**The data:**

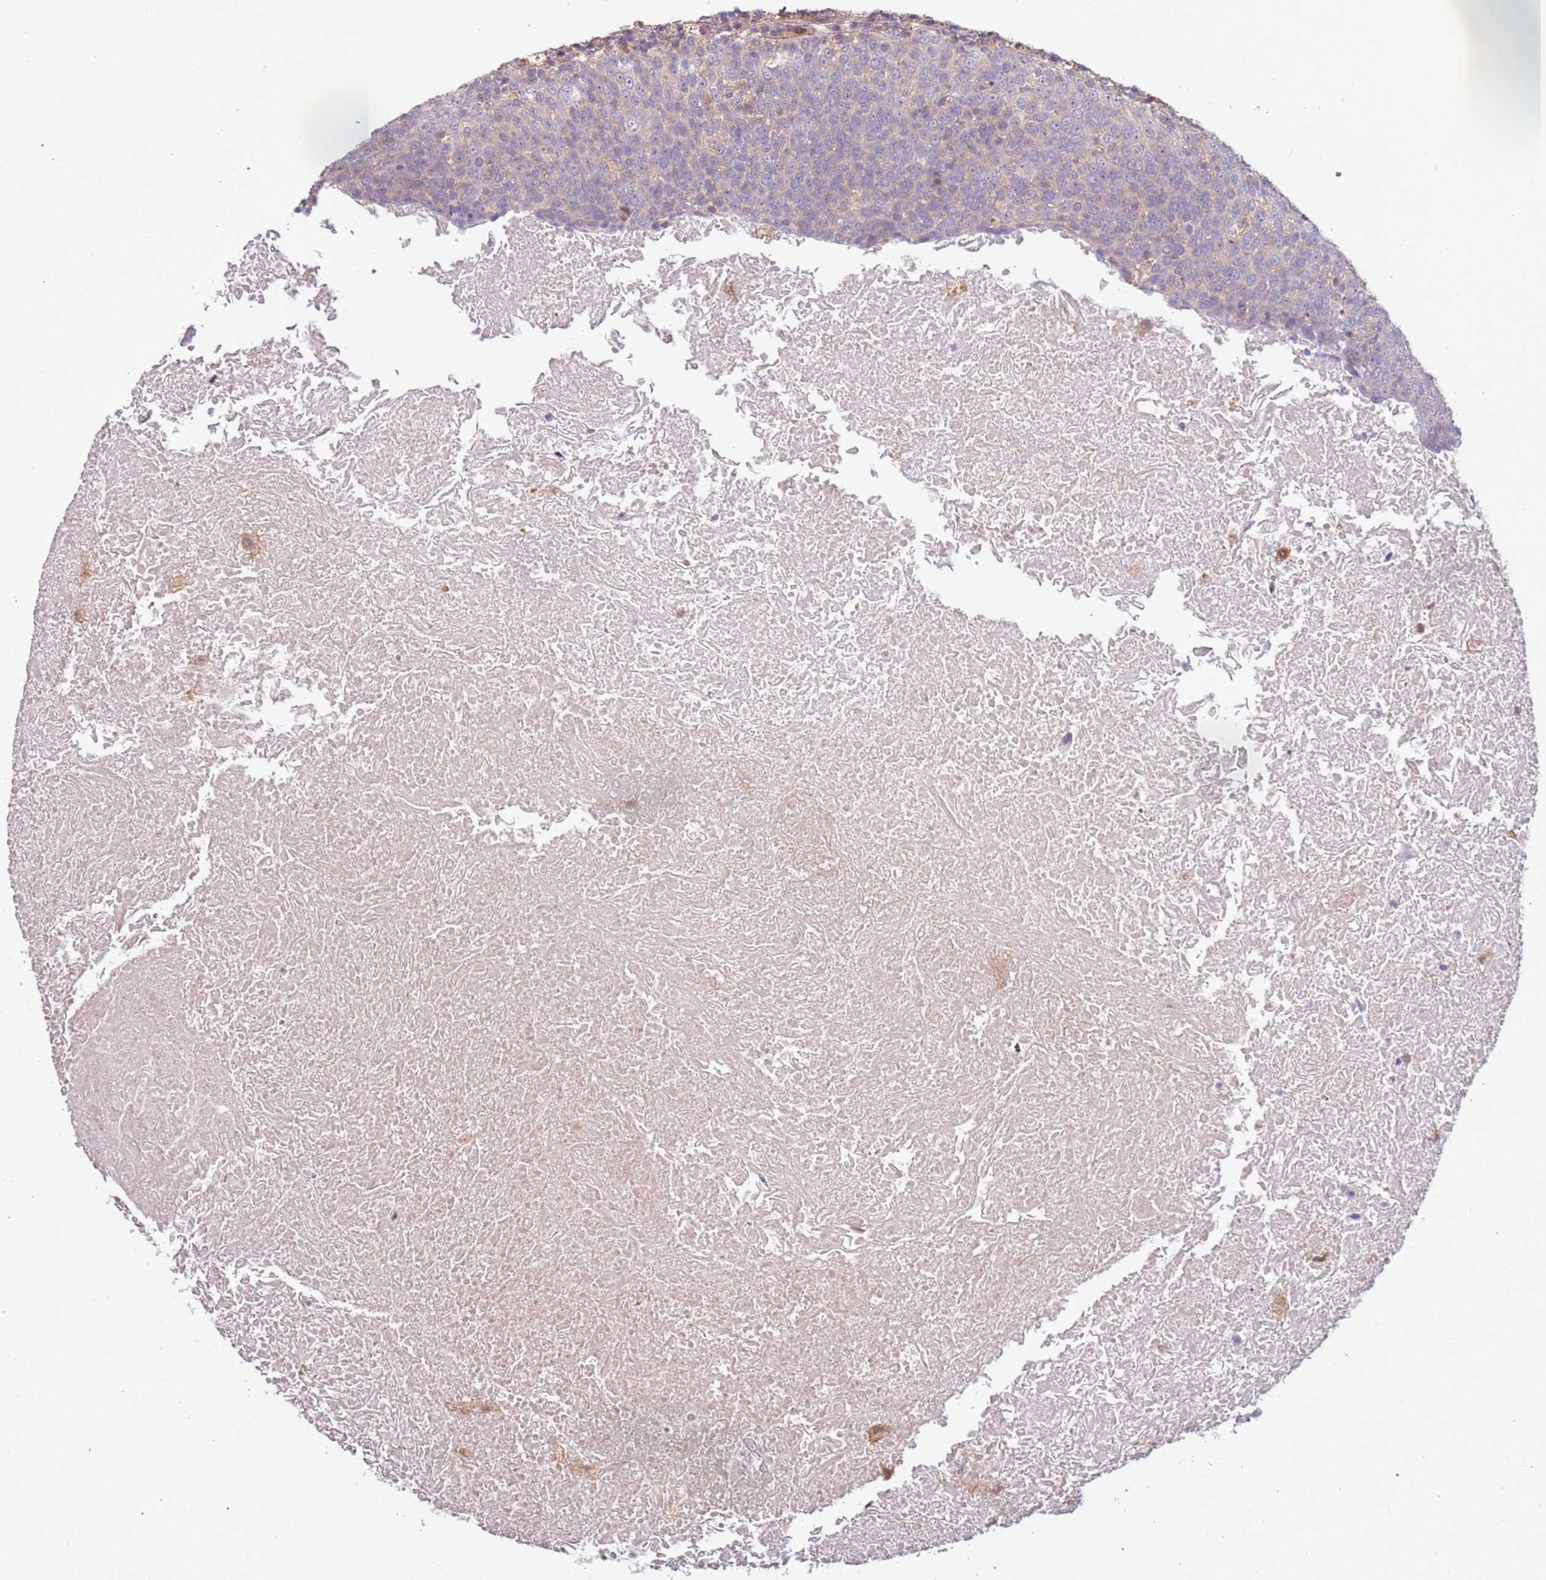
{"staining": {"intensity": "negative", "quantity": "none", "location": "none"}, "tissue": "head and neck cancer", "cell_type": "Tumor cells", "image_type": "cancer", "snomed": [{"axis": "morphology", "description": "Squamous cell carcinoma, NOS"}, {"axis": "morphology", "description": "Squamous cell carcinoma, metastatic, NOS"}, {"axis": "topography", "description": "Lymph node"}, {"axis": "topography", "description": "Head-Neck"}], "caption": "This photomicrograph is of head and neck cancer stained with IHC to label a protein in brown with the nuclei are counter-stained blue. There is no positivity in tumor cells.", "gene": "GSTO2", "patient": {"sex": "male", "age": 62}}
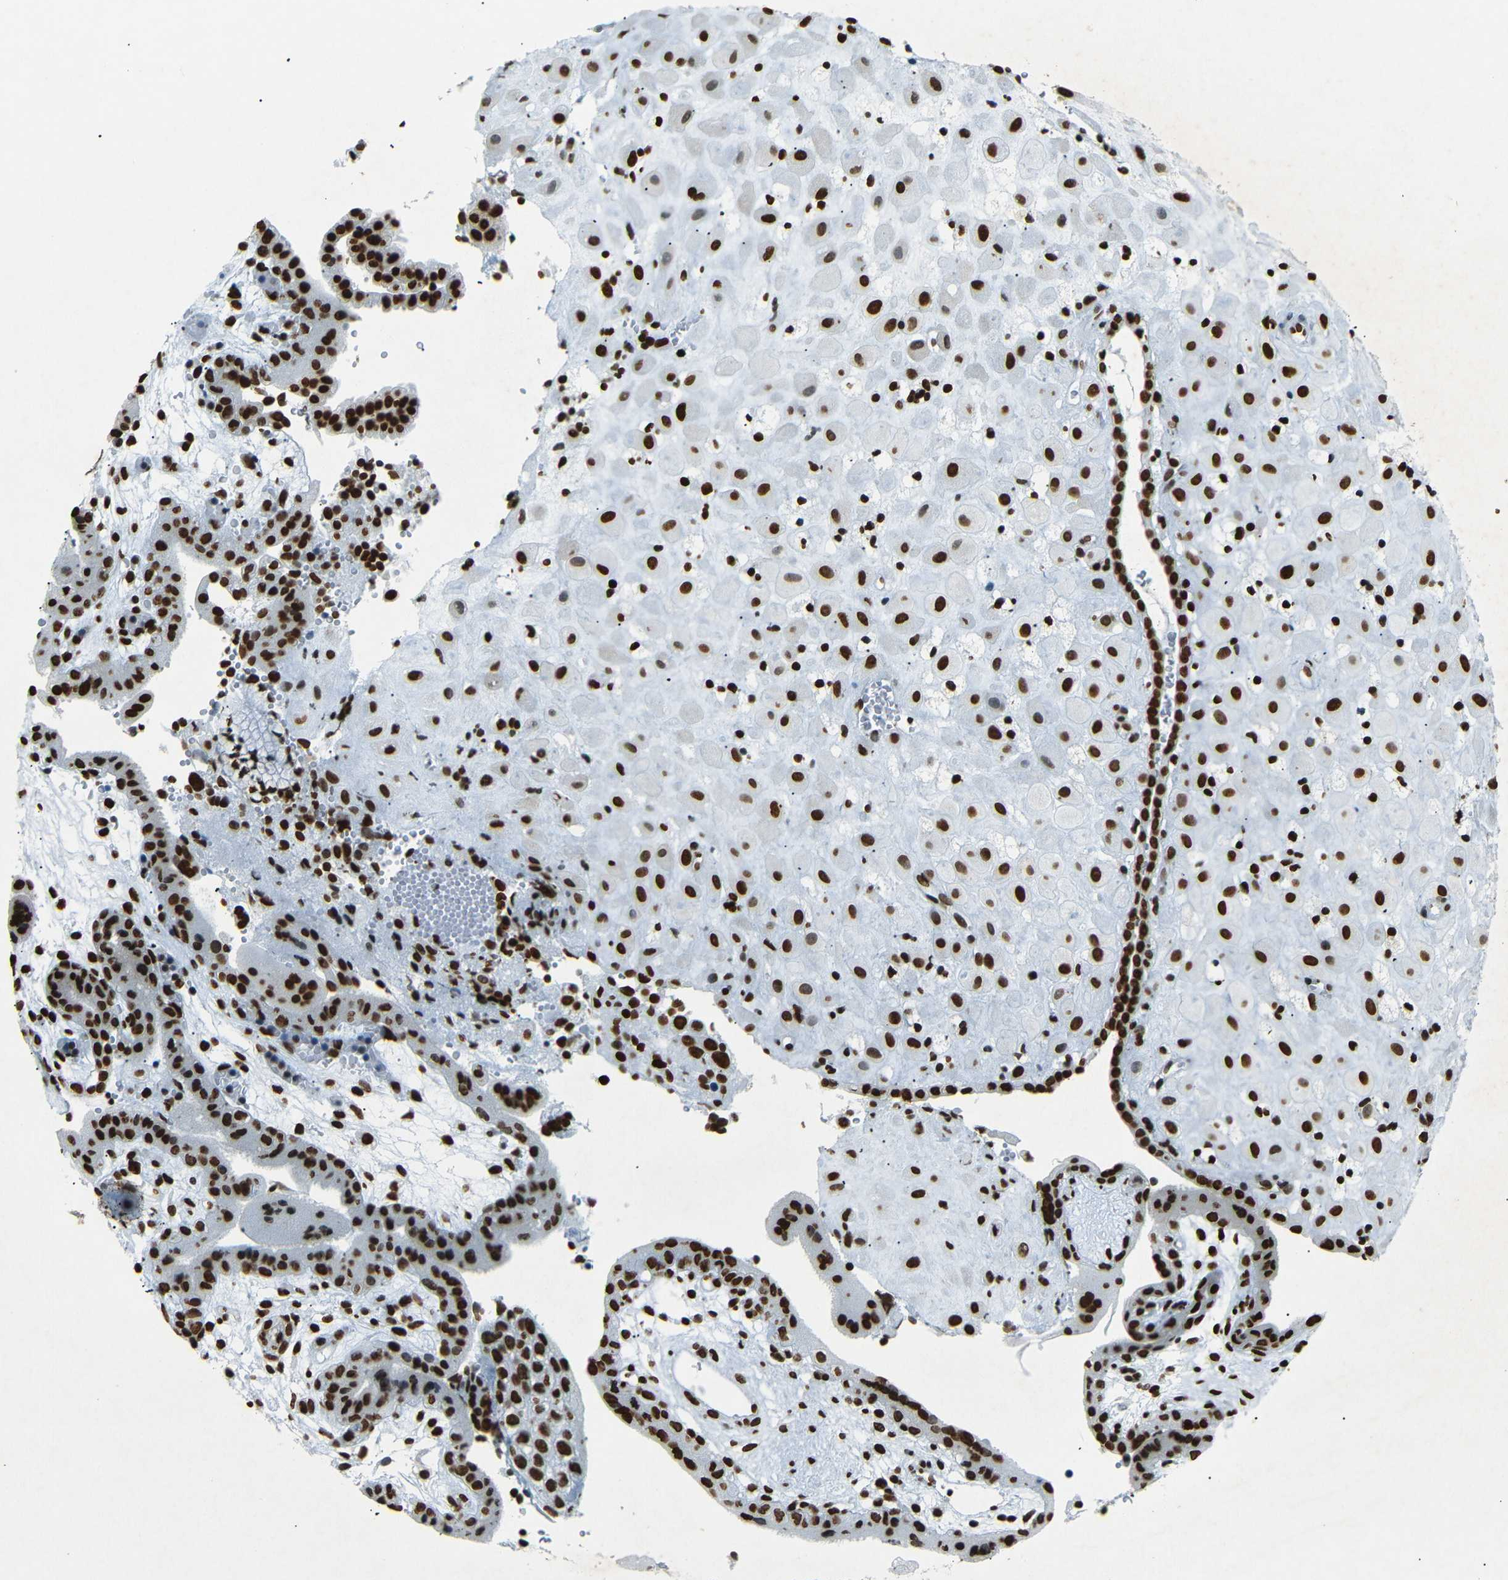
{"staining": {"intensity": "strong", "quantity": ">75%", "location": "nuclear"}, "tissue": "placenta", "cell_type": "Decidual cells", "image_type": "normal", "snomed": [{"axis": "morphology", "description": "Normal tissue, NOS"}, {"axis": "topography", "description": "Placenta"}], "caption": "This image exhibits immunohistochemistry (IHC) staining of normal human placenta, with high strong nuclear staining in about >75% of decidual cells.", "gene": "HMGN1", "patient": {"sex": "female", "age": 18}}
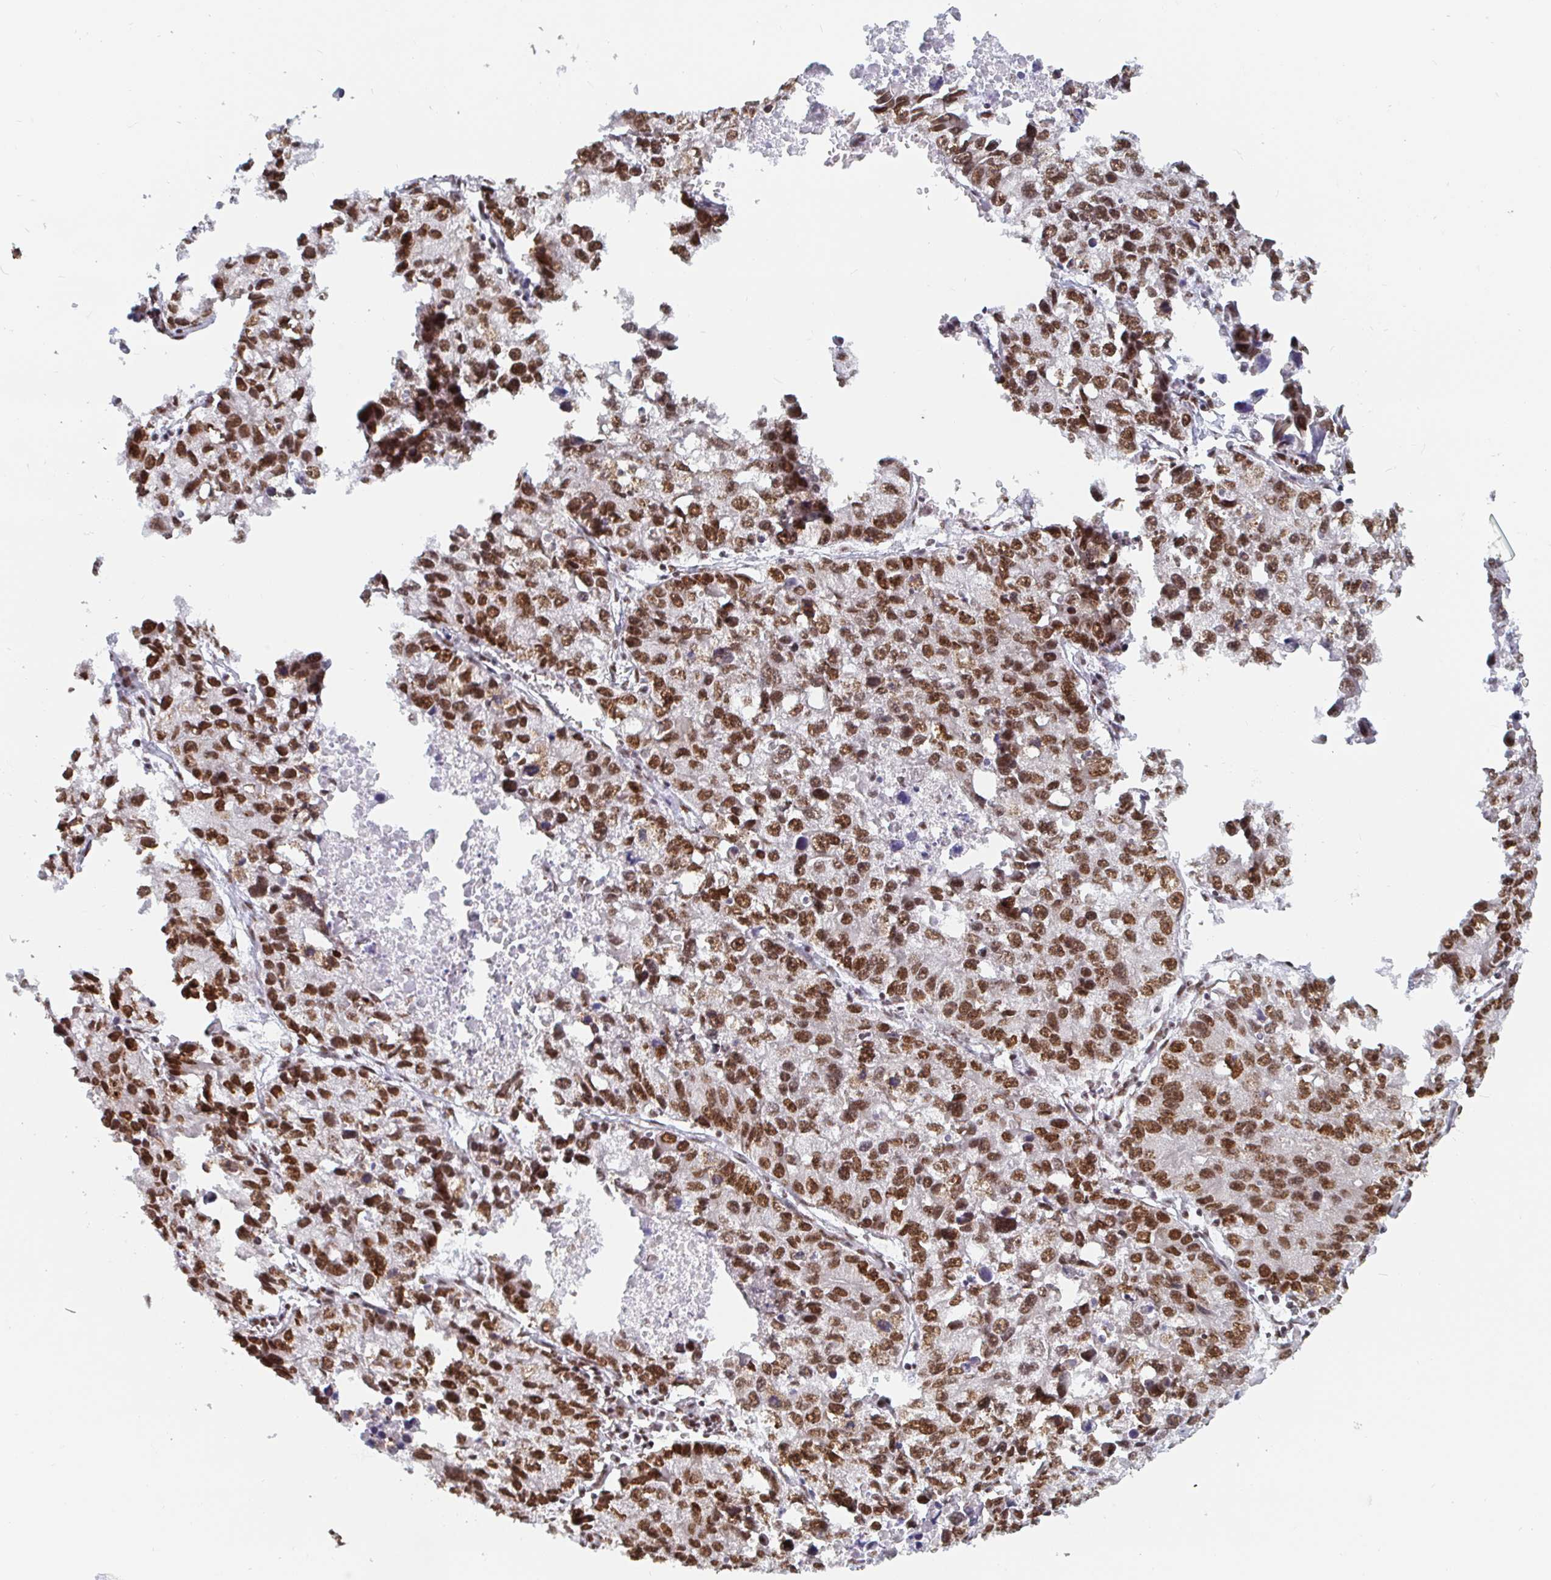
{"staining": {"intensity": "moderate", "quantity": ">75%", "location": "nuclear"}, "tissue": "lung cancer", "cell_type": "Tumor cells", "image_type": "cancer", "snomed": [{"axis": "morphology", "description": "Adenocarcinoma, NOS"}, {"axis": "topography", "description": "Lung"}], "caption": "Tumor cells exhibit moderate nuclear staining in about >75% of cells in lung adenocarcinoma.", "gene": "RBMX", "patient": {"sex": "female", "age": 51}}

**What is required:**
Copy each line of the material above exactly, but not the images.

**Answer area:**
{"staining": {"intensity": "negative", "quantity": "none", "location": "none"}, "tissue": "head and neck cancer", "cell_type": "Tumor cells", "image_type": "cancer", "snomed": [{"axis": "morphology", "description": "Squamous cell carcinoma, NOS"}, {"axis": "morphology", "description": "Squamous cell carcinoma, metastatic, NOS"}, {"axis": "topography", "description": "Lymph node"}, {"axis": "topography", "description": "Head-Neck"}], "caption": "This photomicrograph is of head and neck cancer stained with IHC to label a protein in brown with the nuclei are counter-stained blue. There is no positivity in tumor cells.", "gene": "GSTO2", "patient": {"sex": "male", "age": 62}}
{"staining": {"intensity": "strong", "quantity": ">75%", "location": "nuclear"}, "tissue": "placenta", "cell_type": "Decidual cells", "image_type": "normal", "snomed": [{"axis": "morphology", "description": "Normal tissue, NOS"}, {"axis": "topography", "description": "Placenta"}], "caption": "This image exhibits immunohistochemistry (IHC) staining of normal human placenta, with high strong nuclear staining in about >75% of decidual cells.", "gene": "HMGN1", "patient": {"sex": "female", "age": 18}}
{"staining": {"intensity": "moderate", "quantity": ">75%", "location": "nuclear"}, "tissue": "lung cancer", "cell_type": "Tumor cells", "image_type": "cancer", "snomed": [{"axis": "morphology", "description": "Adenocarcinoma, NOS"}, {"axis": "topography", "description": "Lung"}], "caption": "Tumor cells exhibit moderate nuclear staining in about >75% of cells in lung adenocarcinoma.", "gene": "RBMX", "patient": {"sex": "female", "age": 51}}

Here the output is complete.